Eine Politik dagegen, die sich zu unverzichtbaren Grundwerten bewusst bekennt, wird das Vertrauen auch und gerade der jungen Leute zurückgewinnen. Denn die junge Generation von heute ist nicht weniger solidarisch als die Generationen vor ihr, und sie hat ebenso viele Ideale. Es lohnt sich, diese Ideale zur Kenntnis und ernst zu nehmen und sie sich entfalten zu lassen. Mit bloßen Appellen an das Gute im Menschen ist es jedenfalls nicht getan. Solche Appelle werden immer dann sinnlos verhallen, wenn sie in der erlebten Wirklichkeit keine Konkretisierung finden. Identifikation mit unserer Verfassung, demokratische Beteiligung, Solidarität und Gemeinsinn kann man immer nur einfordern von denjenigen, die an sich selbst verspüren, dass sie diesem Staat, dieser Gesellschaft nicht gleichgültig sind.
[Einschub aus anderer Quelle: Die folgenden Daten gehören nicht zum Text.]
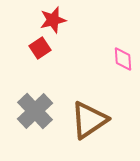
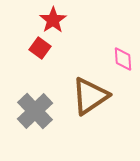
red star: rotated 20 degrees counterclockwise
red square: rotated 20 degrees counterclockwise
brown triangle: moved 1 px right, 24 px up
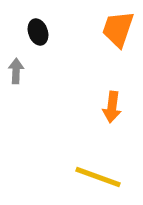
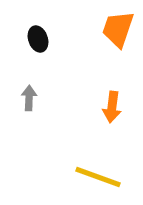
black ellipse: moved 7 px down
gray arrow: moved 13 px right, 27 px down
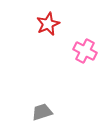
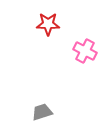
red star: rotated 25 degrees clockwise
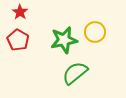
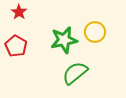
red star: moved 1 px left
red pentagon: moved 2 px left, 6 px down
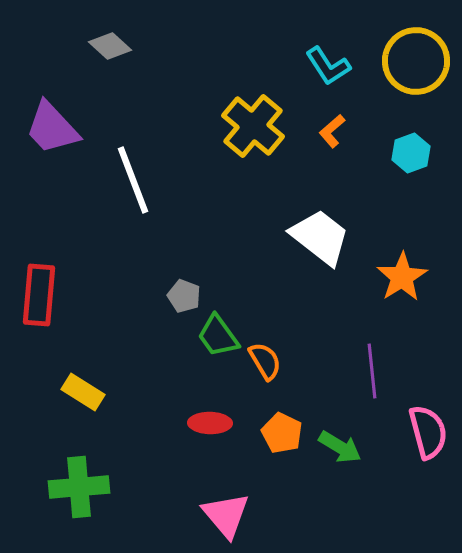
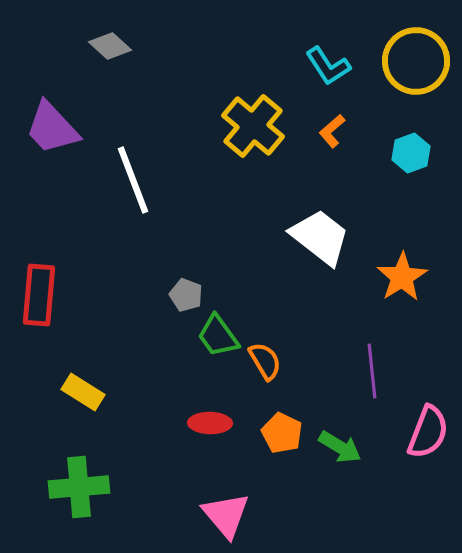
gray pentagon: moved 2 px right, 1 px up
pink semicircle: rotated 36 degrees clockwise
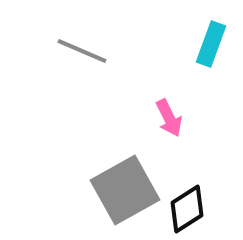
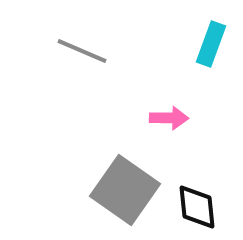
pink arrow: rotated 63 degrees counterclockwise
gray square: rotated 26 degrees counterclockwise
black diamond: moved 10 px right, 2 px up; rotated 63 degrees counterclockwise
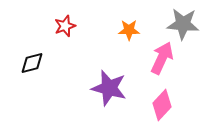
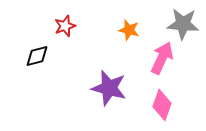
orange star: rotated 15 degrees clockwise
black diamond: moved 5 px right, 7 px up
pink diamond: rotated 24 degrees counterclockwise
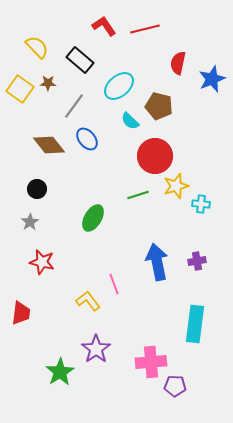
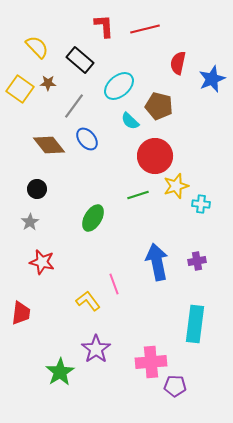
red L-shape: rotated 30 degrees clockwise
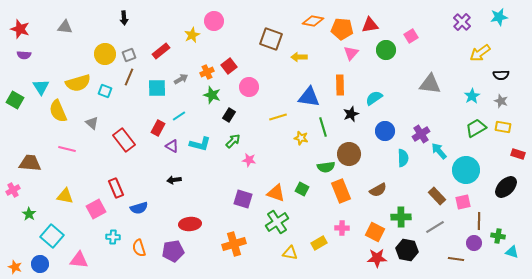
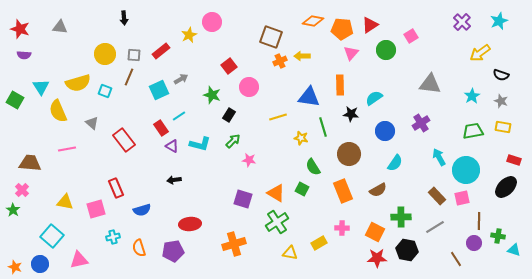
cyan star at (499, 17): moved 4 px down; rotated 12 degrees counterclockwise
pink circle at (214, 21): moved 2 px left, 1 px down
red triangle at (370, 25): rotated 24 degrees counterclockwise
gray triangle at (65, 27): moved 5 px left
yellow star at (192, 35): moved 3 px left
brown square at (271, 39): moved 2 px up
gray square at (129, 55): moved 5 px right; rotated 24 degrees clockwise
yellow arrow at (299, 57): moved 3 px right, 1 px up
orange cross at (207, 72): moved 73 px right, 11 px up
black semicircle at (501, 75): rotated 21 degrees clockwise
cyan square at (157, 88): moved 2 px right, 2 px down; rotated 24 degrees counterclockwise
black star at (351, 114): rotated 28 degrees clockwise
red rectangle at (158, 128): moved 3 px right; rotated 63 degrees counterclockwise
green trapezoid at (476, 128): moved 3 px left, 3 px down; rotated 20 degrees clockwise
purple cross at (421, 134): moved 11 px up
pink line at (67, 149): rotated 24 degrees counterclockwise
cyan arrow at (439, 151): moved 6 px down; rotated 12 degrees clockwise
red rectangle at (518, 154): moved 4 px left, 6 px down
cyan semicircle at (403, 158): moved 8 px left, 5 px down; rotated 36 degrees clockwise
green semicircle at (326, 167): moved 13 px left; rotated 66 degrees clockwise
pink cross at (13, 190): moved 9 px right; rotated 16 degrees counterclockwise
orange rectangle at (341, 191): moved 2 px right
orange triangle at (276, 193): rotated 12 degrees clockwise
yellow triangle at (65, 196): moved 6 px down
pink square at (463, 202): moved 1 px left, 4 px up
blue semicircle at (139, 208): moved 3 px right, 2 px down
pink square at (96, 209): rotated 12 degrees clockwise
green star at (29, 214): moved 16 px left, 4 px up
cyan cross at (113, 237): rotated 16 degrees counterclockwise
cyan triangle at (512, 252): moved 2 px right, 2 px up
brown line at (456, 259): rotated 49 degrees clockwise
pink triangle at (79, 260): rotated 18 degrees counterclockwise
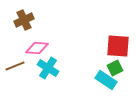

Das sei all denjenigen ins Stammbuch geschrieben, die vorgebliche Tugenden wie eine Monstranz vor sich hertragen und von jungen Leuten einfordern, während sie selbst offen oder verdeckt eine gnadenlose Ellenbogengesellschaft vorleben. Hinter solcher Heuchelei verbirgt sich ein Weltbild, das Ernst-Ulrich von Weizsäcker nicht ohne Grund auf dem Evangelischen Kirchentag als "Sozialdarwinismus" gebrandmarkt hat.


Es gibt eine Alternative. Es gibt die Chance, die Jugend für die Idee einer offenen, freiheitlichen, sozialen Demokratie zu begeistern: ein Staat, der nicht bevormundet, sondern Garant der Freiheit ist, der Chancen und Perspektiven eröffnet. Bildungsstätten, die jedermann zugänglich sind. Soziale Sicherungssysteme, die als Solidargemeinschaften bei Krankheit und Not und über einen gerechten Generationenvertrag im Alter ein Leben in Würde ermöglichen. Eine Gesellschaft, in der es sich lohnt, Verantwortung für andere zu übernehmen.


Im Alltag muss erfahrbar sein und bleiben, was Timur am Ende seiner Geschichte widerfährt, als zu ihm gesagt wird: "Du hast immer an andere Menschen gedacht und hast Dich um sie gekümmert. Sie werden dir jetzt gleiches mit gleichem vergelten."


Dieser Grundsatz ist so einfach, aber es scheint so schwer, ihm allgemeine Geltung zu verschaffen. Eine lohnende Aufgabe für die Politik ist das allemal. Wenn uns das gelingt, müssen wir um die Zukunft unserer Gesellschaft nicht bangen.